Passage =>
◆ ◆ ◆ ◆ ◆ ◆ ◆
Espacio Cero / UAM / UIC-Chicago

 

Isis Aparicio Hernández

Mexico

UNITEC

 

GRAVEWHEEL. A trip into your memories.

 

#sacredpark #lifeafterdeath #newcemeteries #ourlightremains #gravewheel

 

“You will always exist in the universe in one form or another.”

Shunryu Suzuki

 

Past and present, light and darkness, nature and culture; life and death are two sides of the same coin.

Capsules of a half-buried Ferris wheel project in the darkness of underground all the memories of deceased people, due to GRAVEWHEEL, an app that collects and classifies photos, music and videos throughout their life. After people die, family and friends go to a park to spread their ashes that symbolize their return to the natural flow of material universe. When the capsules emerge again to the surface, landscape is for its passengers a symbol of rebirth and acceptance of death, but people can also use the wheel to see their own lives projected and corroborate everything they have lived and suffered, this is, the succession of all his little duels and joys that define his memory and consciousness. We are our memories. We die little by little everyday, but our light remains in others…

 

 

Death of A Posthuman

David Bullard

United States of America

Syracuse University, 2019

 

Carolina Hasbun Elias

Dominican Republic

Syracuse University, 2019

 

Death of A Posthuman

 

#Ritual #Posthuman #Identity #Anthropocene #FlatOntology

 

The culture of death in the 21st century has evolved to demand an architecture that acknowledges changes in culture and impact on the natural environment. 21st century humanity presents two realities; the split presence of the digital and physical identity, and advancements in science and biotechnology that facilitate augmented humanity. This merging of human and technology, defined as posthuman, makes it more plausible to memorialize and mourn the human in the absence of the body. We propose a new architecture for the physical disposal and memorialization of dead bodies and their digital counterparts, where the separation of memorial from the corporeal can be achieved. We see architecture as the medium through which this new death ritual is created; becoming the space that narrates, memorializes, and recycles our posthuman bodies. This project recycles and exports organs, e-waste, and compost from the decedent, seeking to memorialize the disposal process of the digital and physical, human and non-human facets of the 21st century identity. In doing so, we level the importance of human and non-human and critique the current processes accorded to human death and come to realize that the environment can no longer afford for humans to treat themselves with greater value.

 

The Monolith

Andrea Tomasino (M), Italian

 

THE MONOLITH

A path to Evolution

#monolith #verticalcemetery #philosophersstone #evolution

The project for the vertical cemetery is born with the intention of creating a strong and decisive symbol within the urban landscape in which it fits, for a new idea of relationship with death and our loved ones where the burial finds a new place of integration rather than reclusion. The idea and form of the Monolith is inspired by Nietzsche’s thought of the philosopher’s stone and its representation in Kubrick’s immaginary with 2001: A Space Odyssey. The tower presents itself as an object of unknown origin and surrounded by mystery, but which will prove to be the necessary tool through which to rise to a new conception of death that moves away from the common dogmas. The path we take to explore it is closely linked to the different phases of this spiritual elevation and evolution: starting from the underground entrance, the idea of death related to ground is slowly upset by the climb around and through the Monolith. In this way we pass through a series of rooms for urns and open spaces in which the relationship with light constantly changes, passing from a condition of total darkness to one of full illumination.
◆ ◆ ◆ ◆ ◆ ◆ ◆
Stored items
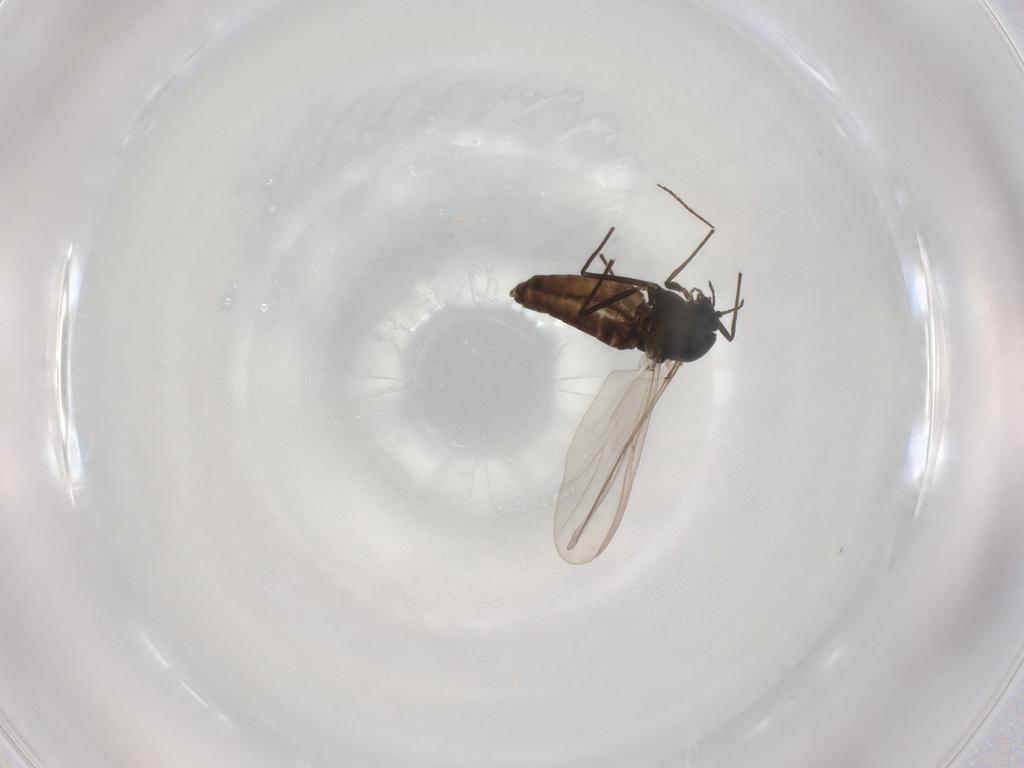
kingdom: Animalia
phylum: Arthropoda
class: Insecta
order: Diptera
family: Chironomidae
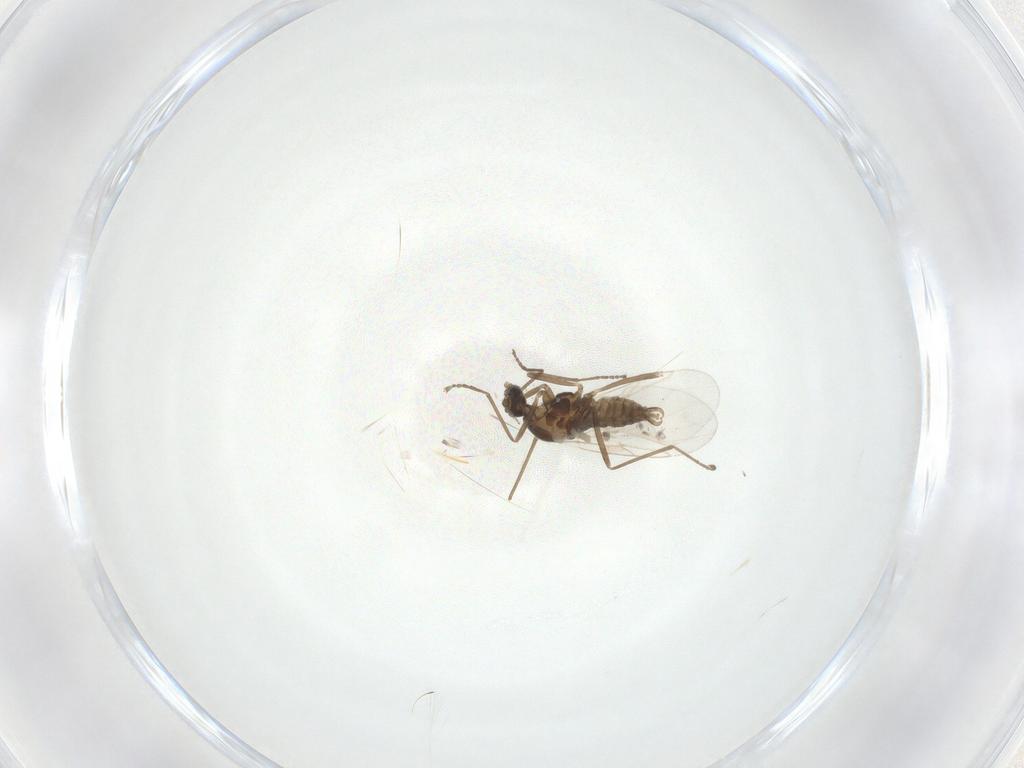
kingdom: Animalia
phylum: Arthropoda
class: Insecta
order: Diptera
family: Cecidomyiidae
◆ ◆ ◆ ◆ ◆ ◆ ◆
Exercise => Reproduce the passage on death and memorial architecture word for word, from "#sacredpark #lifeafterdeath #newcemeteries" to "the same coin.".

Exercise solution =>
#sacredpark #lifeafterdeath #newcemeteries #ourlightremains #gravewheel

 

“You will always exist in the universe in one form or another.”

Shunryu Suzuki

 

Past and present, light and darkness, nature and culture; life and death are two sides of the same coin.